Linear perceptually uniform colormaps are likely the ideal colormaps for most digitally reconstructed images (e.g., NanoSIMS data). They are “linear” in that the perceived brightness varies linearly (thus even when printed in grayscale, the perceived data are similar), and “perceptually uniform” in that a difference in color space is intended to closely correspond monotonically to human perception of color difference.305 These types of colormaps can be created to provide perceptual interpolation that is sequential and scalar, be accessible for color deficiencies (i.e., colorblindness), and still be aesthetically pleasing. Several teams have designed linear perceptually uniform colormaps, with the main differences being the color space chosen to construct the maps, and the slope and location of trajectories of the colormaps through the chosen color space. The International Commission on Illumination L*a*b* (CIELAB) color space has been frequently used. However, a more modern color appearance model (CAM), CIECAM02, corrects for some defects in CIELAB, and has recently been used to design linear, perceptually uniform colormaps (see Fig. 12). For example, a new colormap becoming more popular in the python community is viridis, which is based on the state-of-the-art CAM02-UCS model of perceptual distance, a CIECAM02-based color space.306
VI. CONCLUSIONS
SIMS methods can readily provide subcellular information of biological processes, and the NanoSIMS 50/50L offers the highest lateral resolution of the tools. Here, we discussed the history of SIMS and the place of the NanoSIMS within that history. Further, we demonstrated that careful considerations must be taken in sample preparation and data acquisition, analyses, and visualization for successful NanoSIMS explorations. We have found that fruitful NanoSIMS utilization is typically based on relatively binary hypotheses, for example, is element/isotope accumulation or enrichment localized with a certain biological feature or another biological process? NanoSIMS should not necessarily be used as a stand-alone discovery tool. This is one reason that NanoSIMS analysis is especially powerful in multimodal investigations. NanoSIMS methodologies and instrumentation will continue to evolve as accessibility to these instruments continues to be ubiquitous. In the future, we expect NanoSIMS to play a significant role in further contributing to our understanding of complex environmental and human health-related biological processes.
ACKNOWLEDGMENTS
The authors would like to thank Francois Horreard and Francois Hillion for the NanoSIMS-related documentation and useful discussions.
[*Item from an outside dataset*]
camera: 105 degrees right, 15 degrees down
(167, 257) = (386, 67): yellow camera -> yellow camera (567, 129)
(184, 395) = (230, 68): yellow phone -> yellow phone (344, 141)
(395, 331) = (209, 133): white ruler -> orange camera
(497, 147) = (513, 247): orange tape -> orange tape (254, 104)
They would also like to thank Matthew Steinhauser for useful discussions and assisting in access to numerous publications, and Lee Ann McCue for her suggestions and review edits. This research was supported by the Genomic Science Program (GSP), Office of Biological and Environmental Research (OBER), the U.S. Department of Energy (DOE), and is a contribution of the Pacific Northwest National Laboratory (PNNL) Foundational Scientific Focus Area (SFA). A portion of the research was performed using the Environmental Molecular Sciences Laboratory, a DOE Office of Science User Facility sponsored by the OBER and located at PNNL. PNNL is operated for DOE by Battelle Memorial Institute under Contract No. DE-AC05-76RL01830.